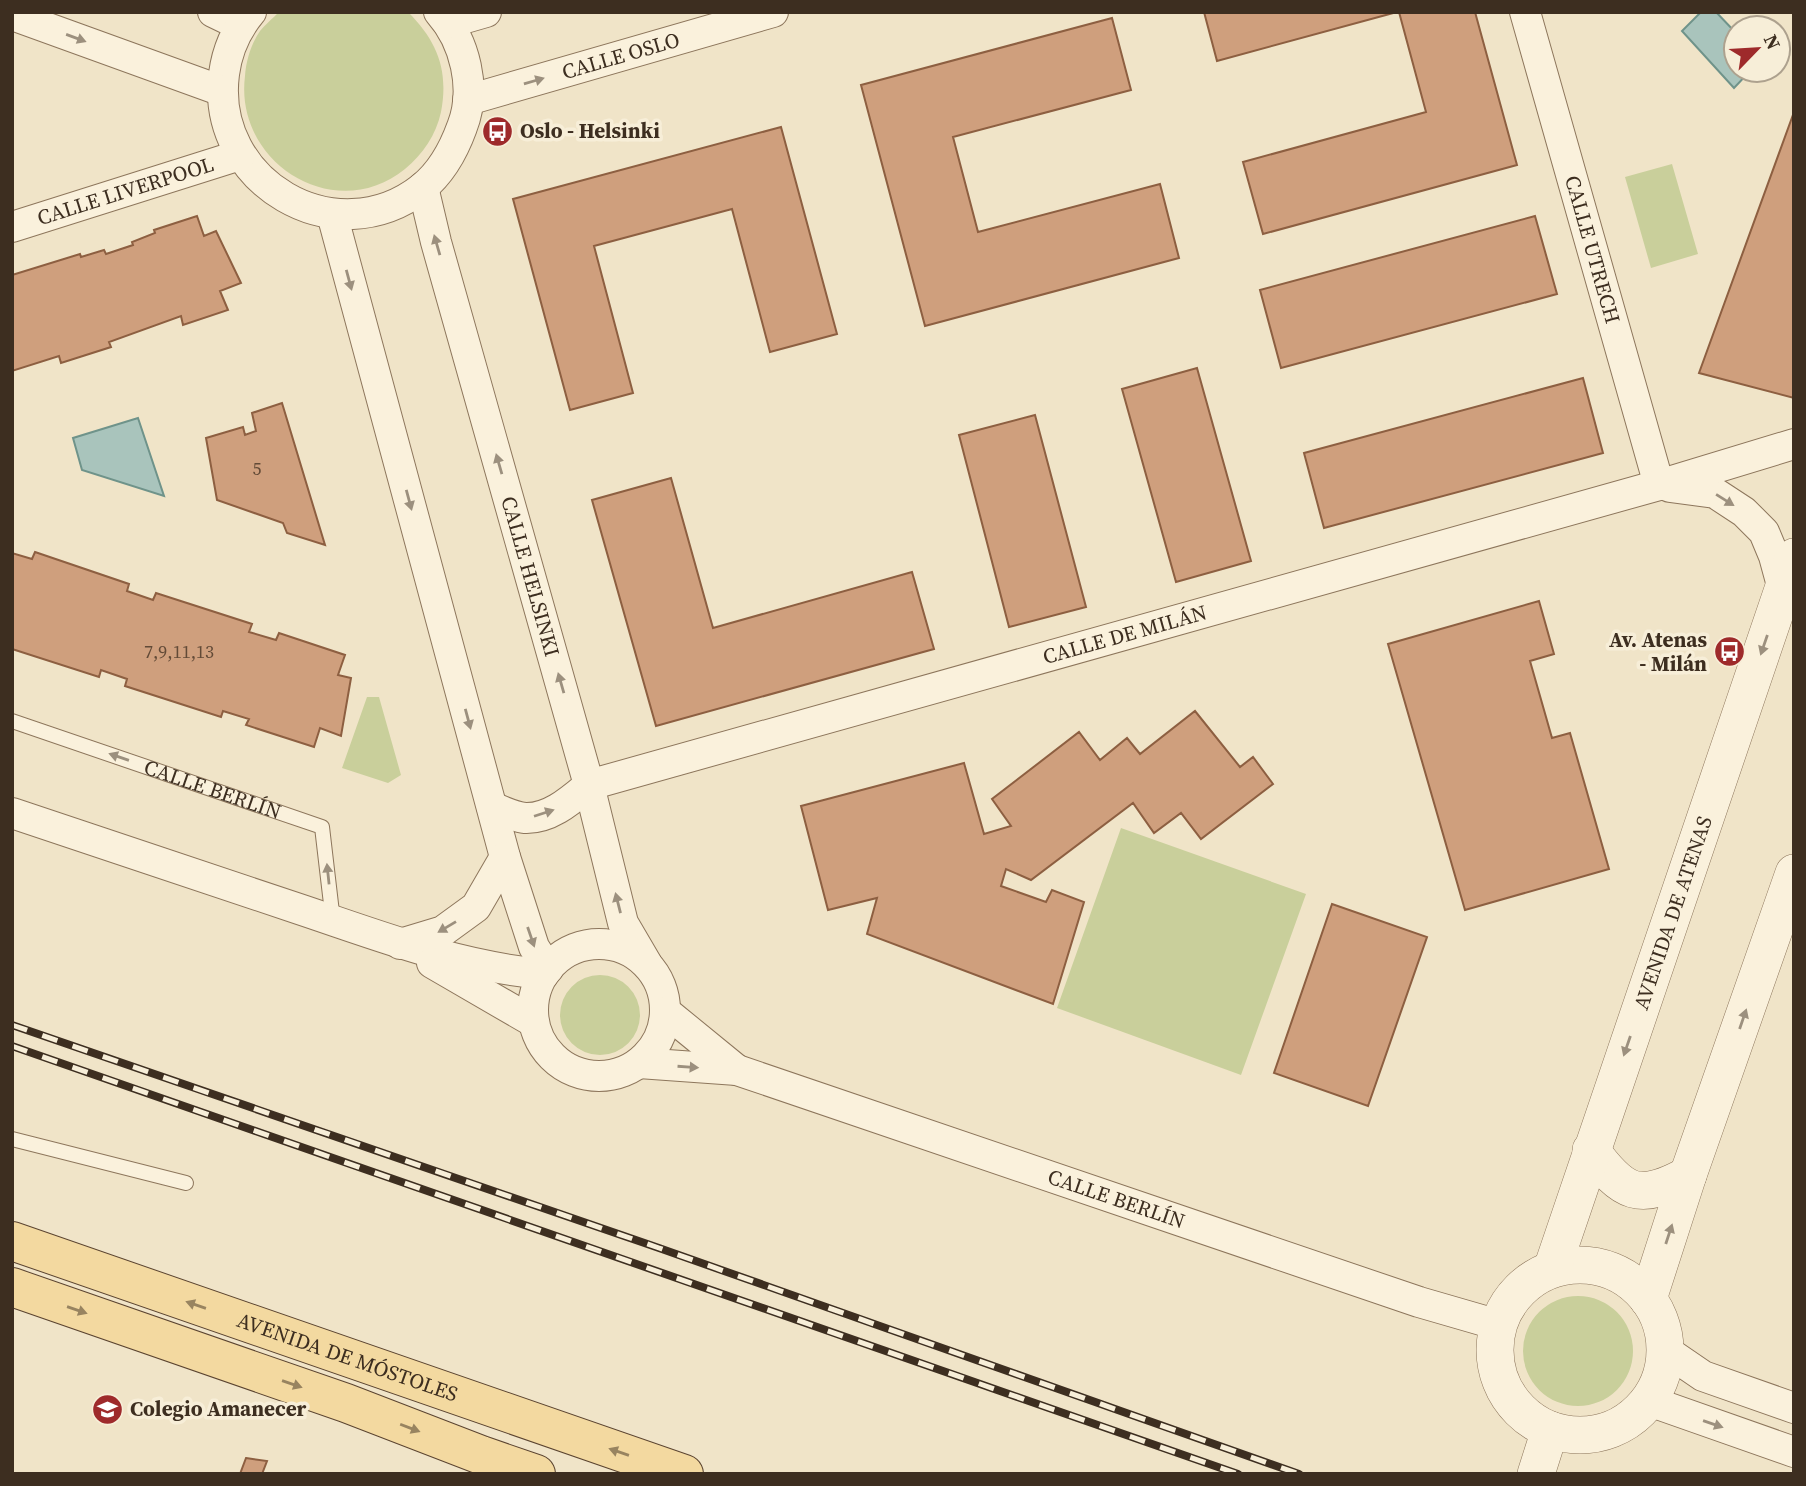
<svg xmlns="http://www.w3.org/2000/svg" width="1806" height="1486" font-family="'Source Serif 4',serif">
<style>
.green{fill:#c9cf9b}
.water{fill:#a9c4bc;stroke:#6f938a;stroke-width:2}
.building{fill:#cf9f7d;stroke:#8d5f41;stroke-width:2}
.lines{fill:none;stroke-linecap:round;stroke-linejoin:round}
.service-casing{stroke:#8d765c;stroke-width:16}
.minor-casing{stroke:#8d765c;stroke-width:32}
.tertiary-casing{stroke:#8d765c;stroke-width:38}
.primary-casing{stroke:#5b4430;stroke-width:40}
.service{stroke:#faf1dc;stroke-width:14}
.minor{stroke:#faf1dc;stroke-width:30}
.tertiary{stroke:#faf1dc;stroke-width:37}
.primary{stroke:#f3d9a0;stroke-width:38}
.rail-casing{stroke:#3d2e20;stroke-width:8}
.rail{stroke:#f7eed8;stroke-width:5;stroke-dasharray:16;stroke-linecap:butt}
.oneway{fill:#9c907e}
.oneway2{fill:#988460}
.labels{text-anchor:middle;stroke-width:7;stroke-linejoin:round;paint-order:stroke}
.number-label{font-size:18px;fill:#624a37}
.street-label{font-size:21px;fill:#3d2e20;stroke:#f7eed8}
.poi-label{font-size:21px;font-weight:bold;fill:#3d2e20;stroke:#f7eed8;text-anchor:start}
</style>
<rect width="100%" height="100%" fill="#f0e4c8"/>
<!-- green -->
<path class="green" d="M279 12H408C437 41 449 70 441 112 436 135 423 154 405 169 335 226 234 163 245 76 246 61 251 44 260 31 265 25 273 18 279 12Z
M1672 164 1698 254 1651 268 1625 177Z
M367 697H379L401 775 388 783 342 768Z
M1121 828 1306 894 1241 1075 1057 1008Z
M560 1015a40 40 0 1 1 80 0a40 40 0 1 1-80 0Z
M1523 1351a55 55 0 1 1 110 0a55 55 0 1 1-110 0Z"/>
<!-- water -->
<path class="water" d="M1701 12H1716L1736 33V70H1751L1734 88 1682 31Z
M138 418 164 496 82 470 73 438Z"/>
<!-- building -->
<path class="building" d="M1204 12H1397L1217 61Z
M1399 12H1475L1517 165 1263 234 1243 162 1426 112Z
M1112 18 1131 90 953 137 978 232 1160 184 1179 258 925 326 861 85Z
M1794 112V398L1699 373Z
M781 127 837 334 770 352 732 209 594 246 633 393 570 410 513 199Z
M197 216 204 236 216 231 241 283 220 291 228 310 183 325 181 316 109 342 111 347 61 363 59 356 12 371V275L80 254 81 257 104 250 106 254 133 245 132 242 155 233 154 230Z
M1535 216 1557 294 1281 368 1260 290Z
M1197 368 1251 561 1176 582 1122 389Z
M1583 378 1603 453 1324 528 1304 453Z
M282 403 325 545 287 533 283 523 217 500 206 438 243 427 245 435 256 431 252 413Z
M1035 415 1086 607 1009 627 959 435Z
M671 478 713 628 912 572 934 649 656 726 592 500Z
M35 552 129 584 127 591 153 600 156 593 252 624 249 632 276 640 279 633 345 655 338 675 351 678 341 736 320 728 314 747 246 725 249 719 223 711 221 717 125 686 127 679 101 670 99 677 12 649V553L32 559Z
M1539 601 1554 654 1530 661 1552 738 1570 733 1609 869 1465 910 1388 644Z
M1195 711 1240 767 1253 757 1273 784 1201 839 1181 813 1154 833 1133 803 1031 880 1006 869 1001 886 1046 902 1052 890 1084 902 1053 1004 867 934 877 898 828 910 801 806 964 763 984 834 1011 826 992 799 1079 732 1100 760 1127 738 1140 754Z
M1332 904 1427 937 1368 1106 1274 1073Z
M246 1458 267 1461 262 1474H240Z"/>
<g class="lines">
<defs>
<g id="service">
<path id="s1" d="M12 721 322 827 333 921"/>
<path d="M12 1139 186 1183"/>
</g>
<g id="minor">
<path d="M213 12 240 25"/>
<path d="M251 12C236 30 227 51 224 74 210 182 335 256 422 188 441 173 454 149 462 127 477 89 465 41 439 12"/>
<path id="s2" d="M1525 12 1659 485"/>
<path d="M12 15 222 91"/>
<path d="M448 23 486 12"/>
<path id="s3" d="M468 100 773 12"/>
<path id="s4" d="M423 187 436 242 589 785 623 923 647 964"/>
<path d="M332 214 505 857 534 947 548 969"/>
<path id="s5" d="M12 227 240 155"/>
<path d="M1670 487 1715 493 1744 512 1764 532 1774 556 1783 589"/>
<path id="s6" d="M492 807C502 811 514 817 525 818 550 819 571 800 589 785L1659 485 1794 444"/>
<path d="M12 813C108 845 203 877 299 909 380 936 459 967 544 974"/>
<path d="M400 944 443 931 476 907 505 857"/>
<circle cx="599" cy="1010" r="66"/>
<path d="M432 963 532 1021"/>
<path d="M666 1012 737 1070"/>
<path id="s7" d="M639 1063 737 1070 1419 1302 1495 1324"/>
<path d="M1665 1350 1703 1376 1794 1408"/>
<path d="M1649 1401 1794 1452"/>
</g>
<g id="tertiary">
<path d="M1591 1150C1623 1194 1639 1202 1688 1175"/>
<circle cx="1580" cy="1350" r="85"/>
<path id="s8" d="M1552 1269 1794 557"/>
<path d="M1648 1299 1688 1175 1794 873"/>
<path d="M1536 1474 1550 1430"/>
</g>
<g id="primary">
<path id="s9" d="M12 1241 684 1474"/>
<path d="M12 1287 346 1403 481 1455 536 1474"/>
</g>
</defs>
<!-- service casing -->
<use href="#service" class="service-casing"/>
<!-- minor casing -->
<use href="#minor" class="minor-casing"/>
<!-- tertiary casing -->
<use href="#tertiary" class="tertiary-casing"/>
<!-- primary casing -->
<use href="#primary" class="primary-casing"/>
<!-- service -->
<use href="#service" class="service"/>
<!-- minor -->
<use href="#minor" class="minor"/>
<!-- tertiary -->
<use href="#tertiary" class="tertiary"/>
<!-- primary -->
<use href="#primary" class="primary"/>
<defs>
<path id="rail" d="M12 1025 659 1248 1299 1474
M12 1046 1238 1474"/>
</defs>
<!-- rail casing -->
<use href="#rail" class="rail-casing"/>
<!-- rail -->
<use href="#rail" class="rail"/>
</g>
<!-- one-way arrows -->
<defs><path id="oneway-solid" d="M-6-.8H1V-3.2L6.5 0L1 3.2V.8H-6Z" transform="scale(1.75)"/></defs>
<g class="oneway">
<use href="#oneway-solid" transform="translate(76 38) rotate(20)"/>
<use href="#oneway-solid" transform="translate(534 81) rotate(-16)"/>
<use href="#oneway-solid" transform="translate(437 245) rotate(-106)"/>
<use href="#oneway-solid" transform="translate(349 280) rotate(75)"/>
<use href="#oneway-solid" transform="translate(499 464) rotate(-106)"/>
<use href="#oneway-solid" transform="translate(409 500) rotate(75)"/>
<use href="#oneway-solid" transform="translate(1725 500) rotate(32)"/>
<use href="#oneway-solid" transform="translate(1764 645) rotate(109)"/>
<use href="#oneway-solid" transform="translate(561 683) rotate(-106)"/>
<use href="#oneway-solid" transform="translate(468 719) rotate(75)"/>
<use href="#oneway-solid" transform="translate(119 757) rotate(-161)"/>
<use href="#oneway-solid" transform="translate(544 813) rotate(-18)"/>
<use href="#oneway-solid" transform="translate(328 874) rotate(-96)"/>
<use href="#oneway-solid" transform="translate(618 903) rotate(-104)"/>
<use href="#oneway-solid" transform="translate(447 927) rotate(149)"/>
<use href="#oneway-solid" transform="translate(531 937) rotate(71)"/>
<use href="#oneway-solid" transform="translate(1743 1019) rotate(-71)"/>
<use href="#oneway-solid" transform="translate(1627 1046) rotate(109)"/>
<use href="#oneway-solid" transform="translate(688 1067) rotate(4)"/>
<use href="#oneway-solid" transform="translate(1669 1234) rotate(-72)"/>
<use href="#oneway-solid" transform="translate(1713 1424) rotate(19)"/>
</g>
<g class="oneway2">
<use href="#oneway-solid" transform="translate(196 1305) rotate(-161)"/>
<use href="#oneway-solid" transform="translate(77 1310) rotate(19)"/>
<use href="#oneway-solid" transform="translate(292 1384) rotate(19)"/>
<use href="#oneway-solid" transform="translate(410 1428) rotate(21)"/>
<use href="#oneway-solid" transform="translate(619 1452) rotate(-161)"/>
</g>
<!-- icons -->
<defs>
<symbol id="bus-disc" viewBox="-11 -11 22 22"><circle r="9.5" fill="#9e2a2b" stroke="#f7eed8"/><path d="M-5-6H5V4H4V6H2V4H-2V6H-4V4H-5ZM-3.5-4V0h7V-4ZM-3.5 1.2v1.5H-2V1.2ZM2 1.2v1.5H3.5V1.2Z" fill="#fff"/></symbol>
<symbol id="school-disc" viewBox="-11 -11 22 22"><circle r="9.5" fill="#9e2a2b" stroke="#f7eed8"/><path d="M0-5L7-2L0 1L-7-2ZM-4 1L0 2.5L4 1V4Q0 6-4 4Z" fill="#fff"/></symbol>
</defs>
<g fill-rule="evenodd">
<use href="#bus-disc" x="480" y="114" width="35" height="35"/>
<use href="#bus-disc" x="1712" y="634" width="35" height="35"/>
<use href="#school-disc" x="90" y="1392" width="35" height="35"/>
</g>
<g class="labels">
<!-- number labels -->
<g class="number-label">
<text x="257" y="475">5</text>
<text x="179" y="658">7,9,11,13</text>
</g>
<!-- street labels -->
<g class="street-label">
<text dy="7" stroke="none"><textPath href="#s3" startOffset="159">CALLE OSLO</textPath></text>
<text dy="7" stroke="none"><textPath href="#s5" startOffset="119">CALLE LIVERPOOL</textPath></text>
<text dy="7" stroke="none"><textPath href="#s2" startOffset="247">CALLE UTRECH</textPath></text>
<text dy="7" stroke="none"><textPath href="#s4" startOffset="404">CALLE HELSINKI</textPath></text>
<text dy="7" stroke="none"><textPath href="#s6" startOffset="665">CALLE DE MILÁN</textPath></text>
<text dy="7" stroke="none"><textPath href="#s1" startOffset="212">CALLE BERLÍN</textPath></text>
<text dy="7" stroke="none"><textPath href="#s8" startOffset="376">AVENIDA DE ATENAS</textPath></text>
<text dy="7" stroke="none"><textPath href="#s7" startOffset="499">CALLE BERLÍN</textPath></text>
<text dy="7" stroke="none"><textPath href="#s9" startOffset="355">AVENIDA DE MÓSTOLES</textPath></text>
</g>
<!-- poi labels -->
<g class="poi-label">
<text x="520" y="138">Oslo - Helsinki</text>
<text x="1707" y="647" text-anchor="end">Av. Atenas<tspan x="1707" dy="24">- Milán</tspan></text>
<text x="130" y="1416">Colegio Amanecer</text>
</g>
</g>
<!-- border -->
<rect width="1806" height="1486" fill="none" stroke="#3d2e20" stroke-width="28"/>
<!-- north arrow -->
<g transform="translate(1757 49) rotate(65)"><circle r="33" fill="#f7eed8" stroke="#ada18e" stroke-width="2"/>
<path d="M0-5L12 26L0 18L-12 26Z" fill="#9e2a2b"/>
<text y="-10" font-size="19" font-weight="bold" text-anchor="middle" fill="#3d2e20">N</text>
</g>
</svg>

* **Brief**
Search the entries for the word "lines", then copy every line in which it is found.

* **Result**
.lines{fill:none;stroke-linecap:round;stroke-linejoin:round}
<g class="lines">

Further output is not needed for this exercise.